Coronavirus en Belgique : chronique d'un masque annoncé

Depuis le début de l'épidémie, et de ce premier cas de Covid-19 en Belgique, un homme de 54 ans rapatrié de Wuhan en Chine avec neuf autres personnes, le discours de la ministre fédérale de la santé s'est toujours voulu rassurant. A l'époque, elle explique que tout est prêt dans les hôpitaux, les stocks de matériel , les médicaments et autres réactifs nécessaires sont en quantité suffisante pour affronter la crise.   

Dans un premier temps, les experts ne recommandent pas le port du masque pour le grand public, tout comme le politique. Personne ne semble remettre alors en question l'utilisation du masque uniquement dans les milieux de première ligne.

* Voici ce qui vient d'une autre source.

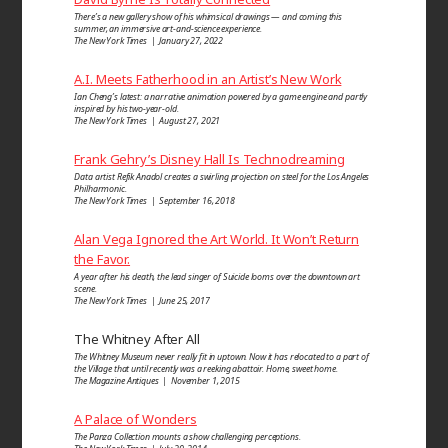
There’s a new gallery show of his whimsical drawings — and coming this
summer, an immersive art-and-science experience.
The New York Times | January 27, 2022
A.I. Meets Fatherhood in an Artist’s New Work
Ian Cheng’s latest: a narrative animation powered by a game engine and partly
inspired by his two-year-old.
The New York Times | August 27, 2021
Frank Gehry’s Disney Hall Is Technodreaming
Data artist Refik Anadol creates a swirling projection on steel for the Los Angeles
Philharmonic.
The New York Times | September 16, 2018
Alan Vega Ignored the Art World. It Won’t Return
the Favor.
A year after his death, the lead singer of Suicide looms over the downtown art
scene.
The New York Times | June 25, 2017
The Whitney After All
The Whitney Museum never really fit in uptown. Now it has relocated to a part of
the Village that until recently was a reeking abattoir. Home, sweet home.
The Magazine Antiques | November 1, 2015
A Palace of Wonders
The Panza Collection mounts a show challenging perceptions.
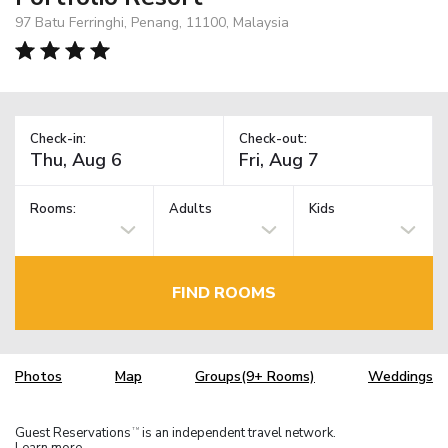
97 Batu Ferringhi, Penang, 11100, Malaysia
Check-in:
Check-out:
Rooms:
Adults
Kids
FIND ROOMS
Photos
Map
Groups(9+ Rooms)
Weddings
Guest Reservations
is an independent travel network.
TM
Learn more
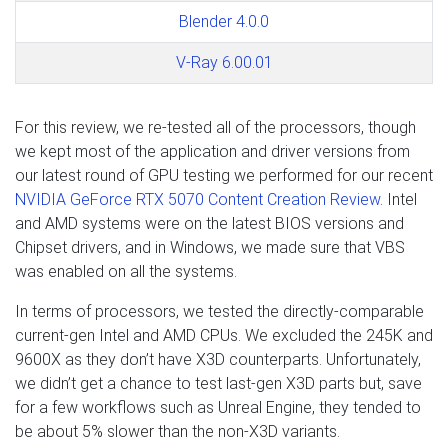
Blender 4.0.0
V-Ray 6.00.01
For this review, we re-tested all of the processors, though
we kept most of the application and driver versions from
our latest round of GPU testing we performed for our recent
NVIDIA GeForce RTX 5070 Content Creation Review
. Intel
and AMD systems were on the latest BIOS versions and
Chipset drivers, and in Windows, we made sure that VBS
was enabled on all the systems.
In terms of processors, we tested the directly-comparable
current-gen Intel and AMD CPUs. We excluded the 245K and
9600X as they don’t have X3D counterparts. Unfortunately,
we didn’t get a chance to test last-gen X3D parts but, save
for a few workflows such as Unreal Engine, they tended to
be about 5% slower than the non-X3D variants.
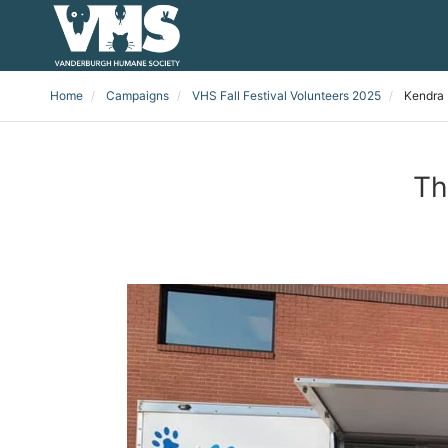
Home
Campaigns
VHS Fall Festival Volunteers 2025
Kendra 
Th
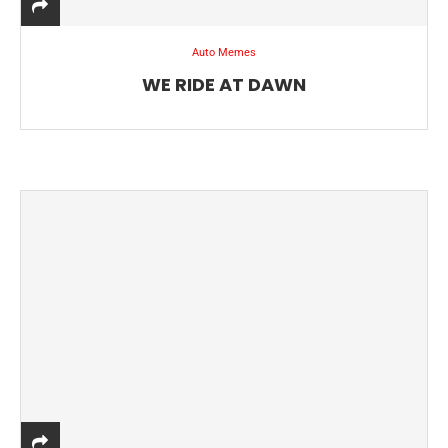
Auto Memes
WE RIDE AT DAWN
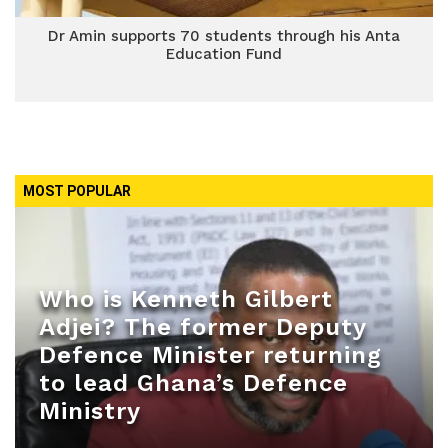
Dr Amin supports 70 students through his Anta
Education Fund
MOST POPULAR
Who is Kenneth Gilbert
Adjei? The former Deputy
Defence Minister returning
to lead Ghana’s Defence
Ministry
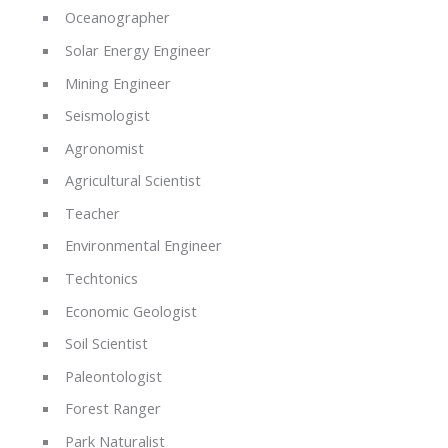
Oceanographer
Solar Energy Engineer
Mining Engineer
Seismologist
Agronomist
Agricultural Scientist
Teacher
Environmental Engineer
Techtonics
Economic Geologist
Soil Scientist
Paleontologist
Forest Ranger
Park Naturalist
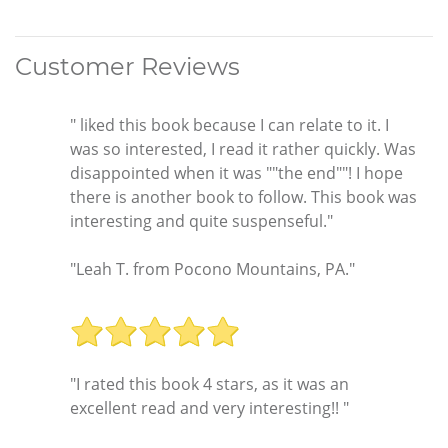
Customer Reviews
" liked this book because I can relate to it. I
was so interested, I read it rather quickly. Was
disappointed when it was ""the end""! I hope
there is another book to follow. This book was
interesting and quite suspenseful."
"Leah T. from Pocono Mountains, PA."
"I rated this book 4 stars, as it was an
excellent read and very interesting!! "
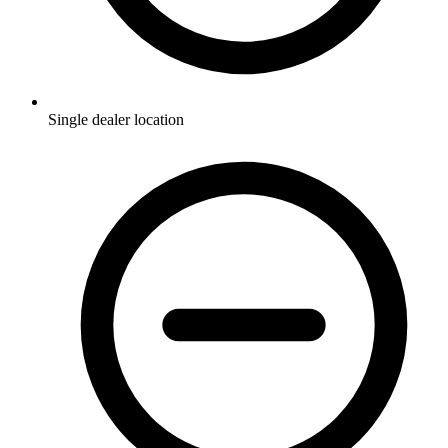
Single dealer location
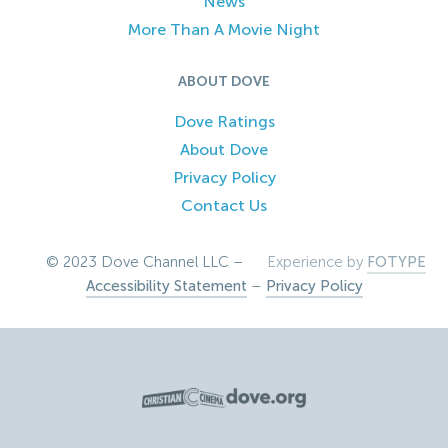
News
More Than A Movie Night
ABOUT DOVE
Dove Ratings
About Dove
Privacy Policy
Contact Us
© 2023 Dove Channel LLC –
Experience by
FOTYPE
Accessibility Statement
–
Privacy Policy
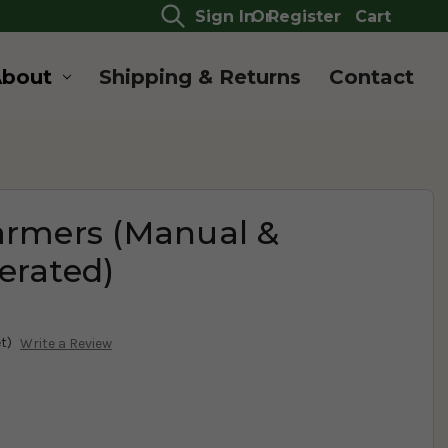
Sign In
Or
Register
Cart
About
Shipping & Returns
Contact
armers (Manual &
erated)
t)
Write a Review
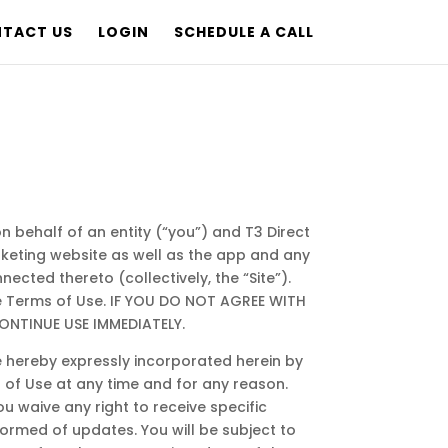
TACT US
LOGIN
SCHEDULE A CALL
 behalf of an entity (“you”) and T3 Direct
arketing website as well as the app and any
ected thereto (collectively, the “Site”).
se Terms of Use. IF YOU DO NOT AGREE WITH
ONTINUE USE IMMEDIATELY.
 hereby expressly incorporated herein by
s of Use at any time and for any reason.
 waive any right to receive specific
nformed of updates. You will be subject to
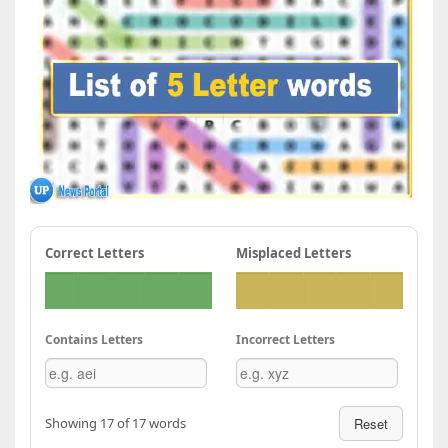
Correct Letters
Misplaced Letters
Contains Letters
Incorrect Letters
Showing 17 of 17 words
Reset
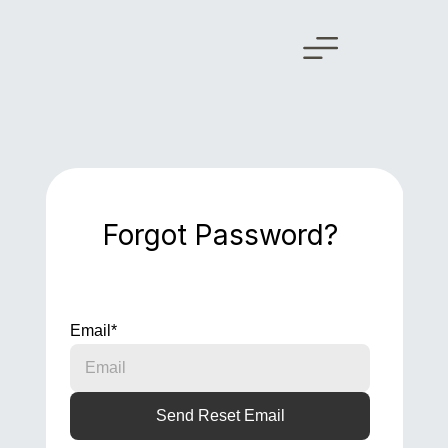
Forgot Password?
Email
*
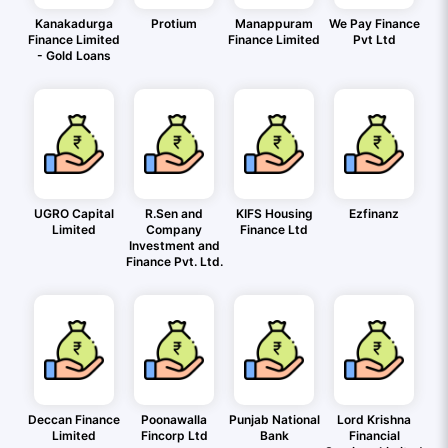
Kanakadurga
Protium
Manappuram
We Pay Finance
Finance Limited
Finance Limited
Pvt Ltd
- Gold Loans
UGRO Capital
R.Sen and
KIFS Housing
Ezfinanz
Limited
Company
Finance Ltd
Investment and
Finance Pvt. Ltd.
Deccan Finance
Poonawalla
Punjab National
Lord Krishna
Limited
Fincorp Ltd
Bank
Financial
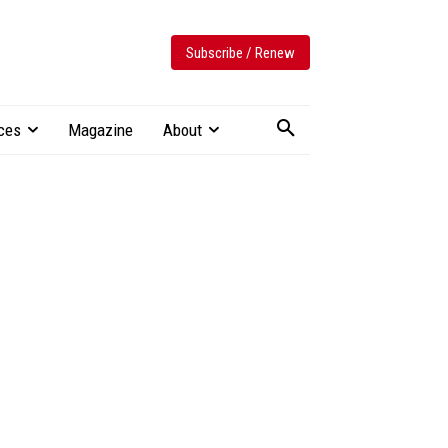
Subscribe / Renew
ces
Magazine
About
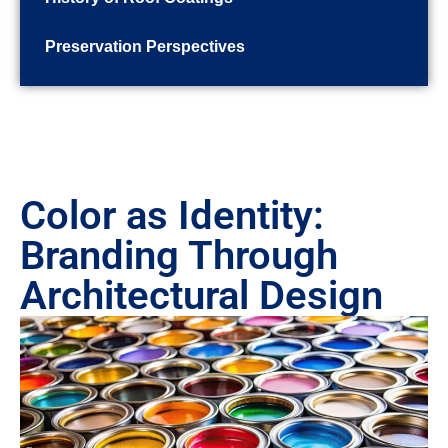
Preservation Perspectives
Color as Identity:
Branding Through
Architectural Design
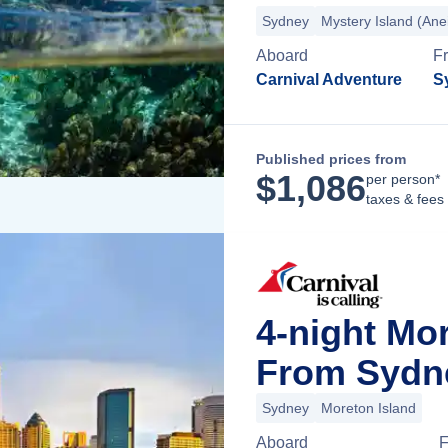
Sydney
Mystery Island (Ane
Aboard
F
Carnival Adventure
S
Published prices from
$
1,086
per person*
taxes & fees
4-night Mo
From Sydne
Sydney
Moreton Island
Aboard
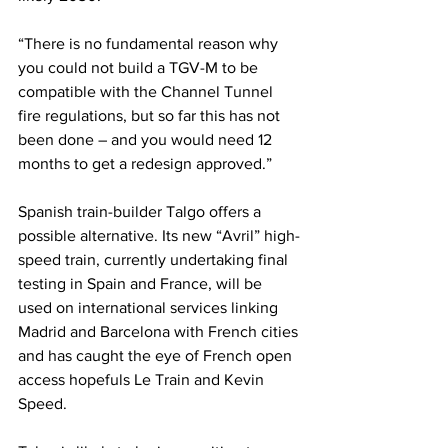
“There is no fundamental reason why 
you could not build a TGV-M to be 
compatible with the Channel Tunnel 
fire regulations, but so far this has not 
been done – and you would need 12 
months to get a redesign approved.”
Spanish train-builder Talgo offers a 
possible alternative. Its new “Avril” high-
speed train, currently undertaking final 
testing in Spain and France, will be 
used on international services linking 
Madrid and Barcelona with French cities 
and has caught the eye of French open 
access hopefuls Le Train and Kevin 
Speed.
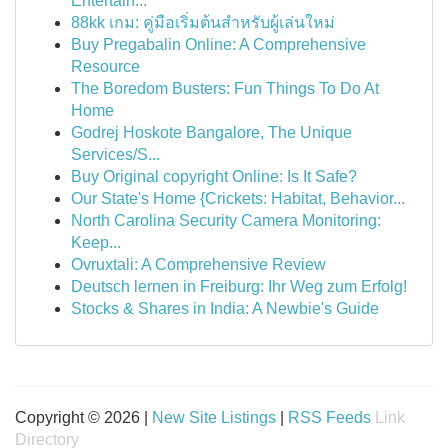
Entertain...
88kk เกม: คู่มือเริ่มต้นสำหรับผู้เล่นใหม่
Buy Pregabalin Online: A Comprehensive
Resource
The Boredom Busters: Fun Things To Do At
Home
Godrej Hoskote Bangalore, The Unique
Services/S...
Buy Original copyright Online: Is It Safe?
Our State's Home {Crickets: Habitat, Behavior...
North Carolina Security Camera Monitoring:
Keep...
Ovruxtali: A Comprehensive Review
Deutsch lernen in Freiburg: Ihr Weg zum Erfolg!
Stocks & Shares in India: A Newbie's Guide
Copyright © 2026 |
New Site Listings
|
RSS Feeds
Link
Directory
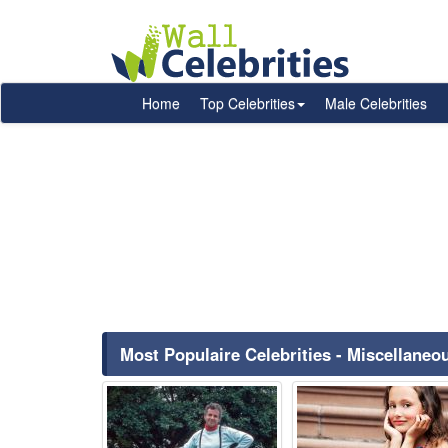
Home
Top Celebrities
Male Celebrities
Most Populaire Celebrities - Miscellane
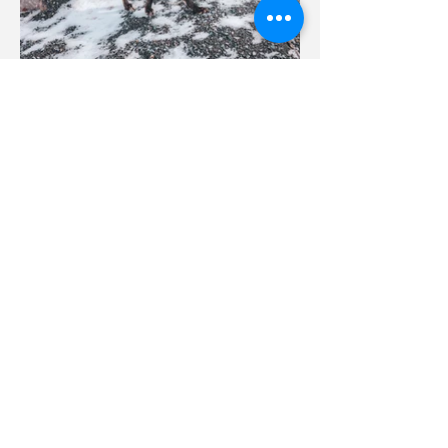
Phone
587-609-7200
Email
reachme@tinashemanolo.com
Follow Me
© 2026 Tinashe Manolo Solutions Corp.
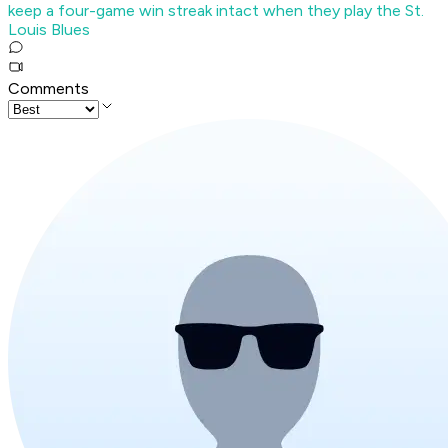
keep a four-game win streak intact when they play the St.
Louis Blues
Comments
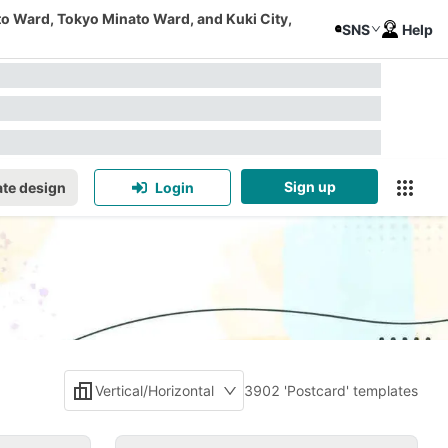
to Ward, Tokyo Minato Ward, and Kuki City,
SNS
Help
Sign up
te design
Login
Vertical/Horizontal
3902 'Postcard' templates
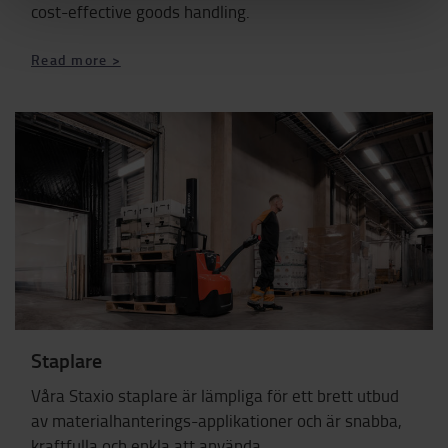
cost-effective goods handling.
Read more >
Staplare
Våra Staxio staplare är lämpliga för ett brett utbud
av materialhanterings-applikationer och är snabba,
kraftfulla och enkla att använda.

Mais, le 25 mars, le vice premier, et ministre du budget, nous apprend qu'en 2017, des stocks de ces masques périmés ont été détruits et jamais reconstitués. Marius Gilbert , l'épidémiologiste dira que le masque est l'arbre qui cache la forêt. On comprend alors que la recommandation est surtout politique, beaucoup moins scientifique: la Belgique était en pénurie, les masques disponibles devaient arriver en priorité aux professionnels de la santé dont l’exposition au Covid-19 est bien plus importante.

Le 2 avril, Sophie Wilmes, persiste et signe, tout comme Maggie De Block, le port du masque n'est pas nécessaire en dehors des milieux médicaux de première ligne. Même, le porte-parole interfédéral de la lutte contre le Covid-19, le microbiologiste Emmanuel André, minimise ce jour-là, son utilité, surtout s'il est artisanal, il n'est pas sûr à 100%. 

Le 5 avril, Maggie De Block, sur des plateaux télé, va un cran plus loin, les mesures d'hygiène et la distanciation sociale sont plus importante que le port du masque "scientifiquement, cela n’a pas de sens", affirme la ministre de la Santé, mais elle dit comprendre l’émotion et les angoisses des gens qui souhaitent en porter. Quoi qu’il en soit, les mesures d’hygiène comme le lavage des mains "sont plus importantes", a-t-elle confirmé, en se référant aux consignes de l’Organisation mondiale de la Santé (OMS).

Le 6 avril, la ville de Wavre, sans attendre d'autres décisions du centre de crise, est la première à recommander à tous ses habitants de porter un masque alternatif ou artisanal lors de ses sorites. Il faut dire que deux des membres de la majorité sont, l'un échevin et infirmier urgentiste, l'autre, conseiller communal, et cardiologue. D'autres villes et communes vont suivre.  

Le 8 avril, la pénurie de masque signifie-t-elle qu'il n'y en a pas pour tous? Un autre son de cloche se fait entendre, des infectiologues d'autres pays, n'hésitent plus à prôner le port du masque. En Belgique, c'est la Société de Médecine Générale qui le recommande à tous ses membres, sans attendre une vérité scientifique qui ne viendra que plus tard, "c'est une barrière de plus qui vous protège et qui nous protège": explique dans une interview au journal de 13 heures, son président Thomas Orban, "C'est du bon sens, le terrain doit prendre des décisions immédiates." 

D'autres médecins comme l'urgentiste liégeois Philippe Devos , et président de l'ABSYM (l'association des syndicats médicaux) prennent la même position.  L'expert en infectiologie, de l'UCLouvain, Jean-Luc Gala va même expliquer au journal télévisé, comment en façonner un, soi-même.  

Le 9 avril, mauvaise nouvelle, les 3 millions de masques arrivés, la semaine avant, en Belgique, sont inutilisables.

Le 10 avril, un groupe de travail avec des experts de la santé, des scientifiques et des membre de l'agence du médicament doit mettre fin à la cacophonie autour du port du masque. Il faut trancher entre ceux qui l'estiment nécessaire pour tous (il est entre temps devenu obligatoire dans certaines régions d'Italie et dans des pays d'Europe centrale) et ceux qui comme Maggie De Block pensent que c'est une fausse bonne idée car la population  pourrait s'estimer protégée alors qu'elle ne l'est pas totalement. 

Le 15 avril, nouveau conseil national de sécurité. La première ministre revoit quelque peu, les recommandations sur l'utilisation de masques faits maison. Ils sont désormais conseillés mais toujours pas obligatoires. Les masques professionnel FFP2nrestent réservés au personnel de santé de première ligne. Le masque de confort comme elle l'appelle offrent selon elle, un avantage limité quand la distanciation n'est pas possible. 

Le 24 avril, le conseil national de sécurité planche sur un déconfinement partiel avec des consignes sur un port du masque obligatoire pour tous? La saga n'est peut-être pas encore tout à fait finie.